The Doctrine of Infant Salvation
(According to B.B. Warfield)


-Roman Catholic View: (Pelagian roots) an infant that dies in infancy but has been baptized is saved. Children dying in the womb of parents who desired to baptize them may be taken in lieu of actual baptism. Original sin only demands a punishment of loss of heaven and the beatific vision and not positive torment.

-Lutheran View: children are not saved without baptism, inasmuch as the condemnation and eternal death brought by original sin upon all are not removed except by those who are born again by baptism and the Holy Ghost. Yet in the event of privation, children intended to be baptized are also saved; but baptism is the ordinary means of regeneration.

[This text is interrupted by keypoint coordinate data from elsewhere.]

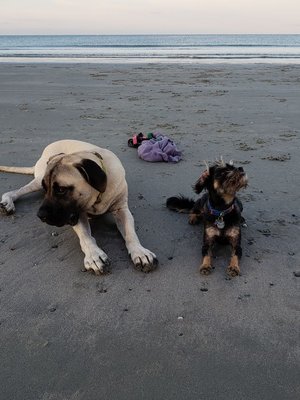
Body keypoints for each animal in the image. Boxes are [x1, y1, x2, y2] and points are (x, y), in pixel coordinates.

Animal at [0, 139, 158, 274]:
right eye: (46, 189)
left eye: (61, 189)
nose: (40, 216)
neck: (98, 196)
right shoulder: (76, 214)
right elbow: (85, 237)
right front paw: (94, 255)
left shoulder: (121, 209)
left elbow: (130, 233)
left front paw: (140, 252)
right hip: (38, 180)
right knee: (17, 191)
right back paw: (7, 201)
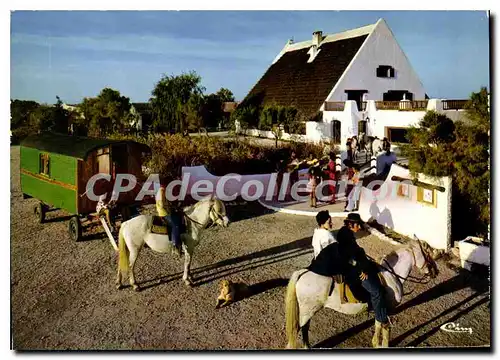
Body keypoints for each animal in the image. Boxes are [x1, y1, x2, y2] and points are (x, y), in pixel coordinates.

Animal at [286, 239, 442, 348]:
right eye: (428, 254)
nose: (436, 272)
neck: (392, 274)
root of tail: (303, 272)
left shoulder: (380, 307)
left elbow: (378, 324)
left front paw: (376, 343)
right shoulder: (386, 308)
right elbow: (385, 328)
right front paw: (383, 345)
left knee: (304, 328)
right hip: (307, 311)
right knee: (300, 329)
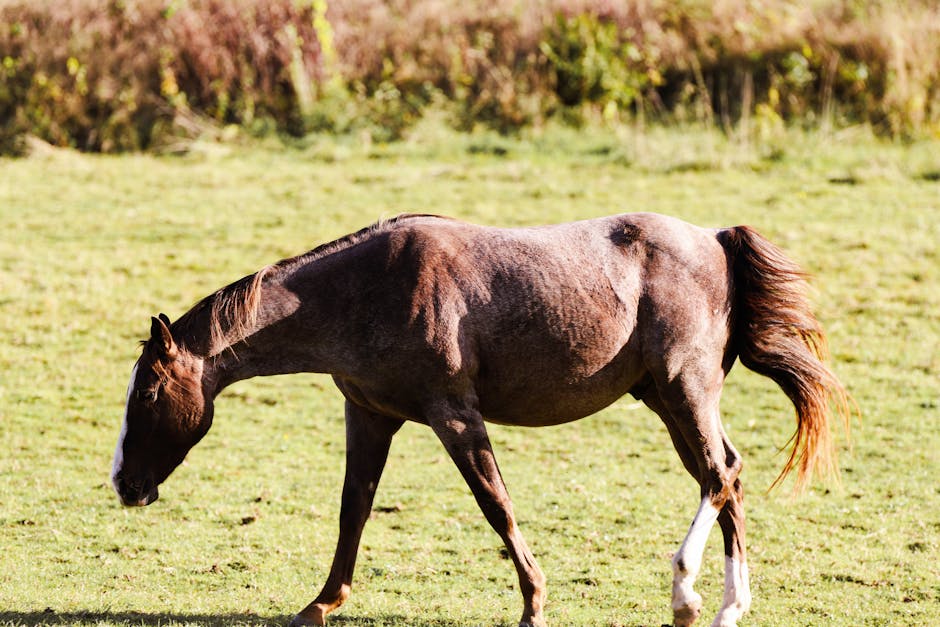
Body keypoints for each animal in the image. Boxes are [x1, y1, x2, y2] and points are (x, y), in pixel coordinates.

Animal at [110, 212, 852, 627]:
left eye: (147, 393)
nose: (123, 483)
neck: (368, 288)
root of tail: (716, 240)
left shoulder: (454, 416)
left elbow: (496, 505)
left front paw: (534, 604)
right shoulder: (369, 415)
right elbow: (354, 510)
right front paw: (320, 605)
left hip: (682, 388)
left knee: (719, 475)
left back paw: (687, 597)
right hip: (668, 399)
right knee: (724, 476)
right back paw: (728, 605)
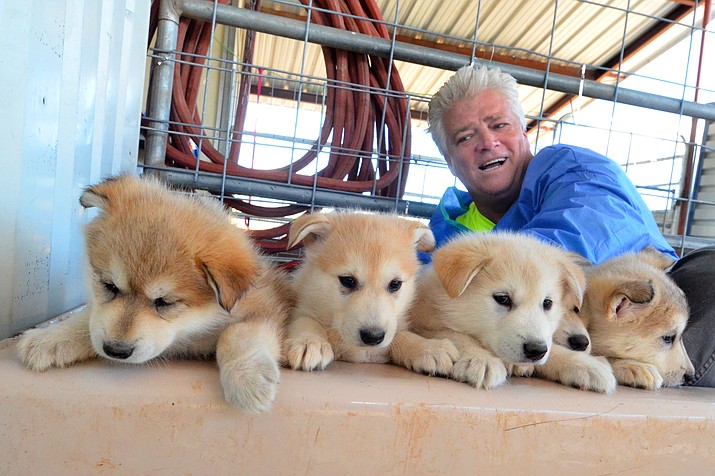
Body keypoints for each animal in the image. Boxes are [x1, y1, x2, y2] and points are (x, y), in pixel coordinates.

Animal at [16, 175, 294, 412]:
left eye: (164, 302)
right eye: (109, 286)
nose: (115, 351)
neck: (194, 329)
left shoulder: (266, 308)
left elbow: (236, 334)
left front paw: (248, 378)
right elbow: (89, 320)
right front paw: (50, 338)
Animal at [282, 212, 456, 376]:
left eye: (395, 284)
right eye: (347, 280)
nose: (373, 337)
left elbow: (402, 335)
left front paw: (429, 347)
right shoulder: (302, 306)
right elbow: (306, 320)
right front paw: (309, 342)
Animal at [408, 231, 604, 390]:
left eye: (547, 303)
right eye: (503, 299)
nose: (536, 350)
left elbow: (552, 349)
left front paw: (585, 365)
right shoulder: (424, 323)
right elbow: (456, 335)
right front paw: (481, 359)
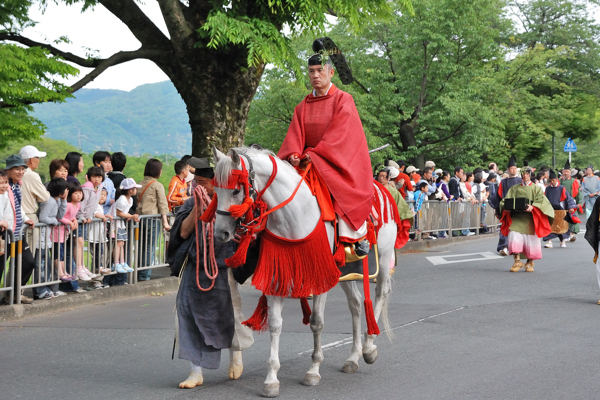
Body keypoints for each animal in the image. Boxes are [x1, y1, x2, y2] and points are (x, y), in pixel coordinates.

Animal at [212, 146, 398, 396]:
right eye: (215, 190)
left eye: (235, 190)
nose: (220, 233)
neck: (294, 216)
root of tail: (382, 189)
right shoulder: (277, 277)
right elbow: (275, 324)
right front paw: (271, 380)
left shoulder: (320, 277)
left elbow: (316, 322)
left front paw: (313, 371)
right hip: (346, 271)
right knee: (356, 304)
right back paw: (353, 358)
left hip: (384, 256)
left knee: (380, 294)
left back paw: (369, 347)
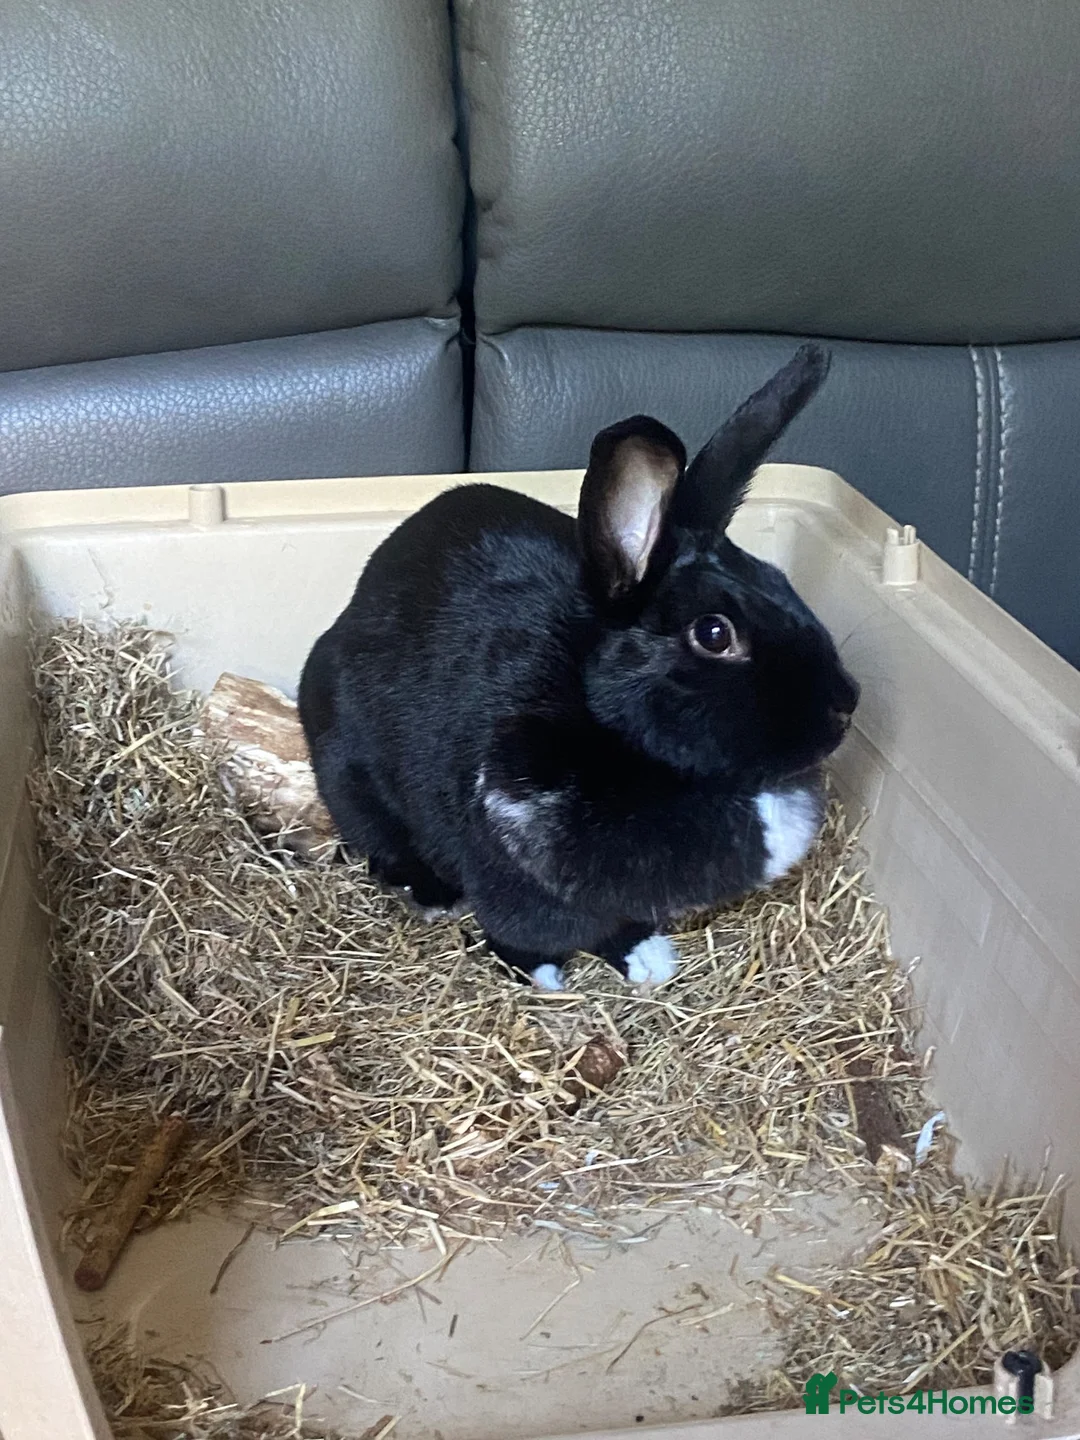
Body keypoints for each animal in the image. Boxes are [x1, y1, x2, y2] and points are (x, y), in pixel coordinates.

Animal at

-Anglican View: like the Lutherans, Anglicans at large hold to the old unreformed view of the church “that the relationship of sonship to God is imparted through baptism and is not imparted without it”

-Reformed View:
1. Zwingli, Hooper, Candlish, and Toplady by inference, held that death in infancy is a sign of election, therefore all children dying in infancy are elect and saved.
2. The opposite side is that the only sure sign of election is faith with its fruits, therefore there are no grounds of knowledge on their fate wether they are children of believers or not . But God has His elect among them.
3. The majority of Calvinists held to the middle ground in that children of believers are saved and children of unbelievers are damned. Children of those in the Covenant are holy.
4. Owen goes a step further and held that if their parents were believers, God extends mercy BUT there are some elect amongst unbelievers infants.
5. The majority view is held in this statement by Petrus de Witte “We must adore God’s judgements and not curiously inquire into them. Of the children of believers it is not to be doubted but that they shall be saved, inasmuch as they belong to the covenant. But because we have no promise of the children of unbelievers we leave them to the judgment of God.”
6. The confessions refrain from all definition of the negative side of the salvation of infants, dying such, and thus confine themselves to emphasizing the gracious doctrine common to the whole body of Reformed thought.

Westminster Confession of Faith 10.3. Elect infants, dying in infancy, are regenerated, and saved by Christ, through the Spirit,m who worketh when, and where, and how he pleaseth:n so also are all other elect persons who are uncapable of being outwardly called by the ministry of the Word.o
(m) Gen 17:7; Luke 18:15-16; Acts 2:39; John 3:3,5; 1 John 5:12; Luke 1:15
(n) John 3:8
(o) John 16:7-8; 1 John 5:12; Acts 4:12

London Baptist Confession 1689
10.3
3. Elect infants dying in infancy are regenerated and saved by Christ through the Spirit;j who worketh when, and where, and how He pleaseth;k so also are all elect persons, who are incapable of being outwardly called by the ministry of the Word.
(j) John 3:3,5-6
(k) John 3:8

In conclusion Warfield states: “If all infants dying in infancy are saved, it is certain that they are not saved by or through the ordinances of the visible church (for they have not received them), nor through their own improvement of a grace common to all men (for they are in capable of activity); it can only be through the almighty operation of the Holy Spirit who worketh when and where and how He pleaseth, through whose ineffable grace the Father gathers these little ones to the home He has prepared for them.”